*What is needed*:
In the records below, find the line containing "pinky tip: (534, 333)"; restate it and every later line word for word, through the last.

*Data entries*:
==================================================

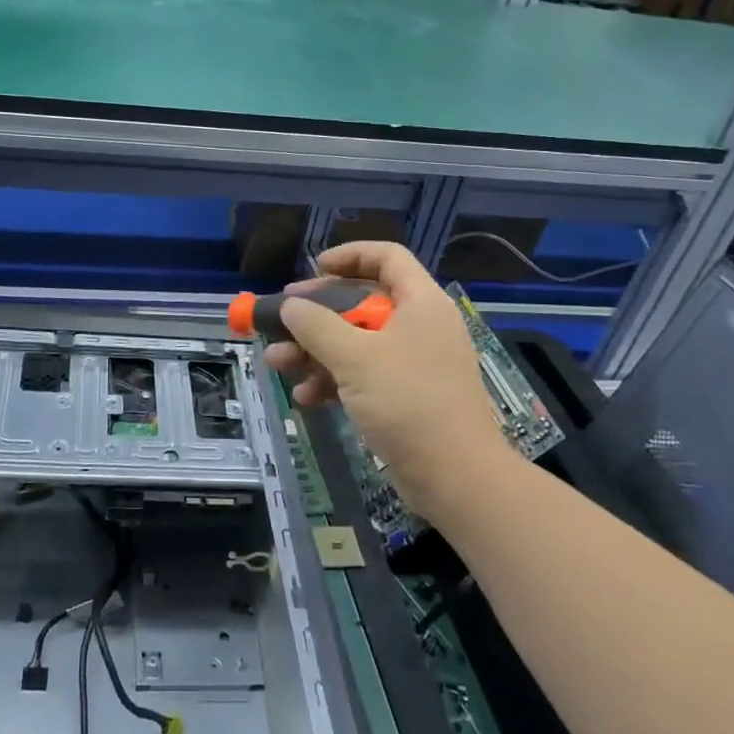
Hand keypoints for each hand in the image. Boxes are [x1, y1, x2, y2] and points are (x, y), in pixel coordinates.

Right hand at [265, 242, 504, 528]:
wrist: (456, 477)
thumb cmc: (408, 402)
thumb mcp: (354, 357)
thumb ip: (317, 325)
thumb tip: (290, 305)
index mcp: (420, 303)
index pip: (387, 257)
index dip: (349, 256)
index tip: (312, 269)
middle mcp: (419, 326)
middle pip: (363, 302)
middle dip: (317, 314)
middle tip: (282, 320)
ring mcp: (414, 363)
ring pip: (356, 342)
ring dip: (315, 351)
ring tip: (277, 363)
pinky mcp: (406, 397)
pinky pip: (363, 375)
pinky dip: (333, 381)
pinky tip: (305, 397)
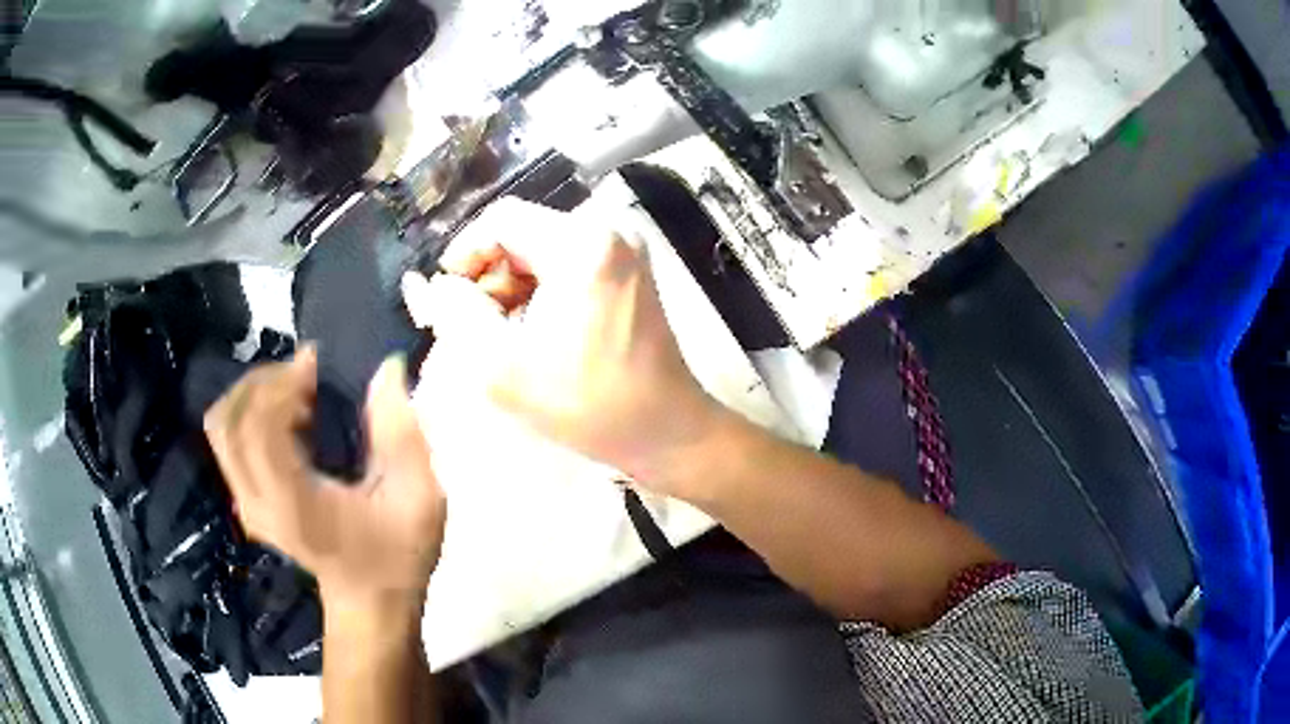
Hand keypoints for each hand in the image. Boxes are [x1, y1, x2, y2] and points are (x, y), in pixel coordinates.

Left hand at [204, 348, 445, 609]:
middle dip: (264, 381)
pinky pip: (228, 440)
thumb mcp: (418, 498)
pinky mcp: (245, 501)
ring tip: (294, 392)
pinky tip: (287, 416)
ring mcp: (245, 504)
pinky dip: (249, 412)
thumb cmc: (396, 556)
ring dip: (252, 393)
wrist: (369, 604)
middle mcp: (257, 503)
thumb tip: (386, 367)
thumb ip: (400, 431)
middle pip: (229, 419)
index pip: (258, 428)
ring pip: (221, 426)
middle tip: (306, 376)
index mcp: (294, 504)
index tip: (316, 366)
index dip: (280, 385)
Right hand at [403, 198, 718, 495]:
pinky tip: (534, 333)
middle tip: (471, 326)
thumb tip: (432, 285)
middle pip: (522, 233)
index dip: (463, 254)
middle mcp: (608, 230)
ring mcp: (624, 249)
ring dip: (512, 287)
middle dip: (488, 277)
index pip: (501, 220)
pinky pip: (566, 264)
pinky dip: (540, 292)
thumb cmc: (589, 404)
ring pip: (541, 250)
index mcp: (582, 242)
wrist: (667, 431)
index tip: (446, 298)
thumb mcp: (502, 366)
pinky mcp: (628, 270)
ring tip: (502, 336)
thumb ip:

==================================================

*Result for this exercise*:
pinky tip: (534, 333)
middle tip: (471, 326)
thumb tip: (432, 285)
middle pip: (522, 233)
index dip: (463, 254)
middle mcp: (608, 230)
ring mcp: (624, 249)
ring dip: (512, 287)
middle dip: (488, 277)
index pip: (501, 220)
pinky pip: (566, 264)
pinky dip: (540, 292)
thumb cmc: (589, 404)
ring pip: (541, 250)
index mcp: (582, 242)
wrist: (667, 431)
index tip: (446, 298)
thumb mcp: (502, 366)
pinky mcp: (628, 270)
ring tip: (502, 336)
thumb ip:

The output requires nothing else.